### ASSIGNMENT
Reproduce, word for word, every line starting at the line that contains "<sup>[29]</sup> ВСЕХБ, История" and ending with the final line of the entries.

[Stored data]
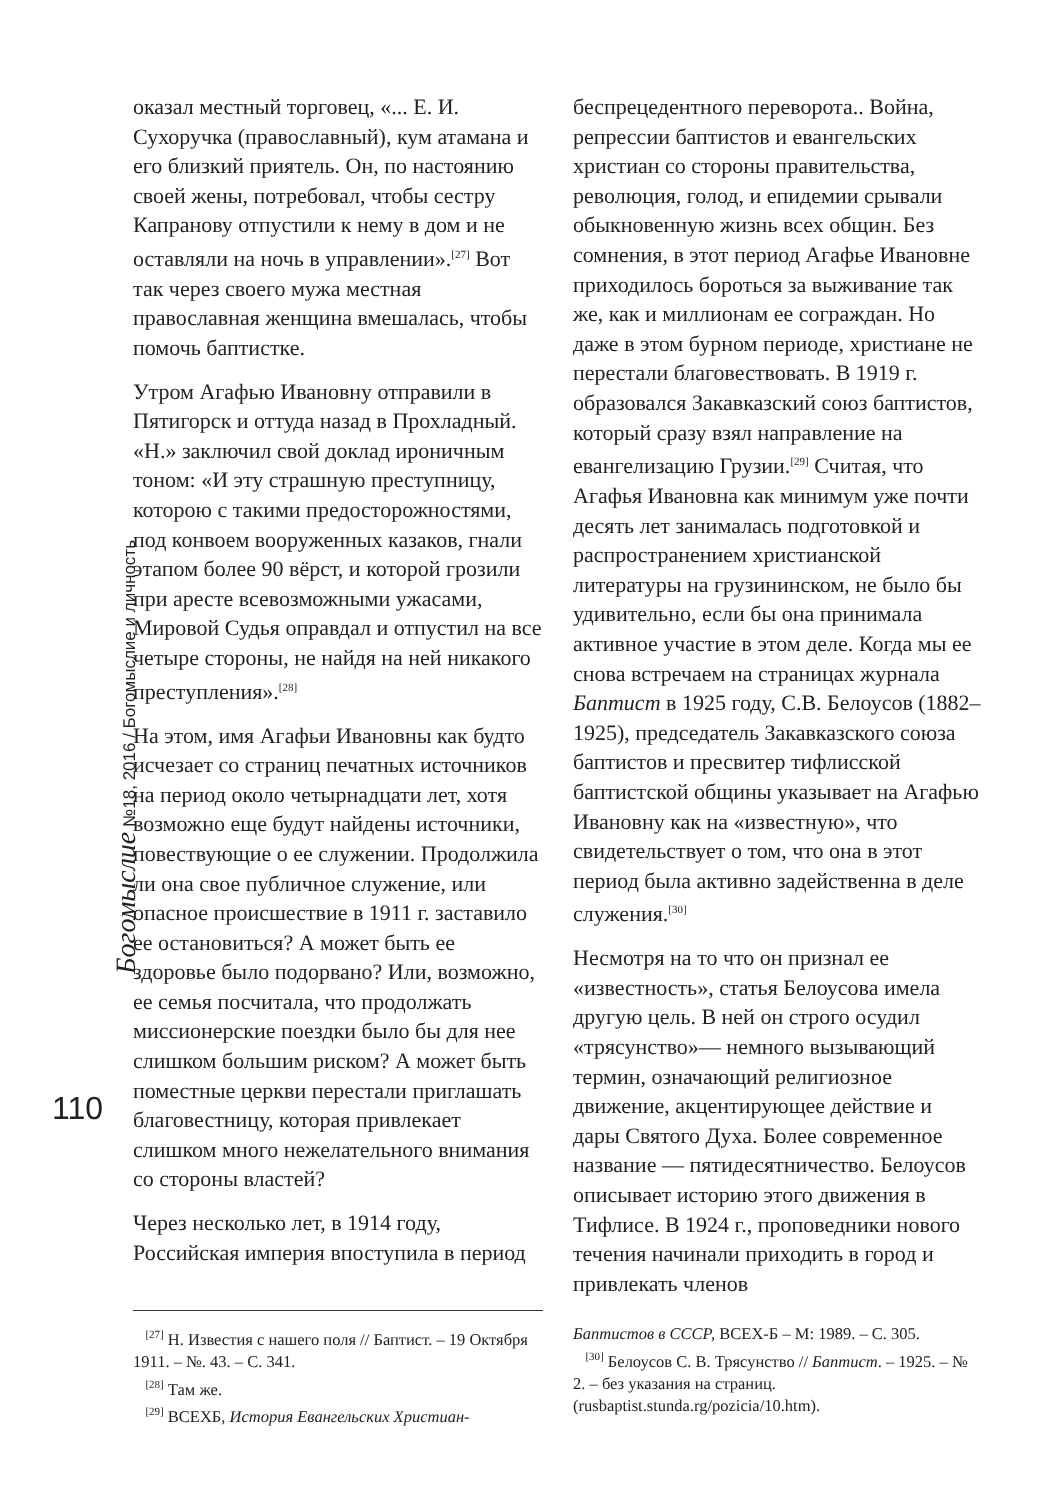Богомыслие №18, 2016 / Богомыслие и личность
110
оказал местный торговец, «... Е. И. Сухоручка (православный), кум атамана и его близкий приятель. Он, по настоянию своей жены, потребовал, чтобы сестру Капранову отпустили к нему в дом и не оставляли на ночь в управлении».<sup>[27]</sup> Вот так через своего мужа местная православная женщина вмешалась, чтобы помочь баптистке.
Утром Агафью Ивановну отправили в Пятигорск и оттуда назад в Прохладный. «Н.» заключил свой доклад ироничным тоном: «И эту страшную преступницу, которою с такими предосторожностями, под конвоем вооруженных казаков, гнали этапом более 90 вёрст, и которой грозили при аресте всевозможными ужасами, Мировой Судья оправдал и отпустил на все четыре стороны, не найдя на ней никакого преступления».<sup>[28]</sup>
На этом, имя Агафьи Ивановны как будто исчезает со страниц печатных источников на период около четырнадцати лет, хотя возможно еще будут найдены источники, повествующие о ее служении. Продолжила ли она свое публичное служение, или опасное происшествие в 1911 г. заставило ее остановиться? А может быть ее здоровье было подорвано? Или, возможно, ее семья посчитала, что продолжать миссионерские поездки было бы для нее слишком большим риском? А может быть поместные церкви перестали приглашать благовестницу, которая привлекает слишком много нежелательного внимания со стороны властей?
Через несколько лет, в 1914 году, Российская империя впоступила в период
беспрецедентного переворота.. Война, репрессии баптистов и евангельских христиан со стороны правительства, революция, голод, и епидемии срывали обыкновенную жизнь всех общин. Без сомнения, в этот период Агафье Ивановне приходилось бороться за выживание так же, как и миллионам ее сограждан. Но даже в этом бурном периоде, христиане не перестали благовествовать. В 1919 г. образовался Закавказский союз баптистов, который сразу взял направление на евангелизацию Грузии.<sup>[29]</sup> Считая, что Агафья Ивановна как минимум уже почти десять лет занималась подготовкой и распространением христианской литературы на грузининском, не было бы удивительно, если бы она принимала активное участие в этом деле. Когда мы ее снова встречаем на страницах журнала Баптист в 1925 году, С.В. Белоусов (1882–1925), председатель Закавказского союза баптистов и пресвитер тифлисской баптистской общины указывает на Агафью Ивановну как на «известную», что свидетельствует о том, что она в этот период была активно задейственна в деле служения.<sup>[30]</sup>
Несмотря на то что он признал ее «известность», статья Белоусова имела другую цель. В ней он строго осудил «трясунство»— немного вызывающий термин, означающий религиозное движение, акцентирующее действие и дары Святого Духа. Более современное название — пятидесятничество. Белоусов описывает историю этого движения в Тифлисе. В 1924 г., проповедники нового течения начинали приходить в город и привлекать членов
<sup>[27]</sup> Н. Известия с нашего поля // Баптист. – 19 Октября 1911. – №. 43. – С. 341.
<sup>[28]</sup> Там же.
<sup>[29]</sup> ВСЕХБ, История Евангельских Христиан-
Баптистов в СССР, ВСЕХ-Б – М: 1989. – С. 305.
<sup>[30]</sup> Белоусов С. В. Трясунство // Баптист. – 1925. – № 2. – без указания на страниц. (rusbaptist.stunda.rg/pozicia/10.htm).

### YOUR SOLUTION
<sup>[29]</sup> ВСЕХБ, История Евангельских Христиан-
Баптистов в СССР, ВСЕХ-Б – М: 1989. – С. 305.
<sup>[30]</sup> Белоусов С. В. Трясунство // Баптист. – 1925. – № 2. – без указания на страниц. (rusbaptist.stunda.rg/pozicia/10.htm).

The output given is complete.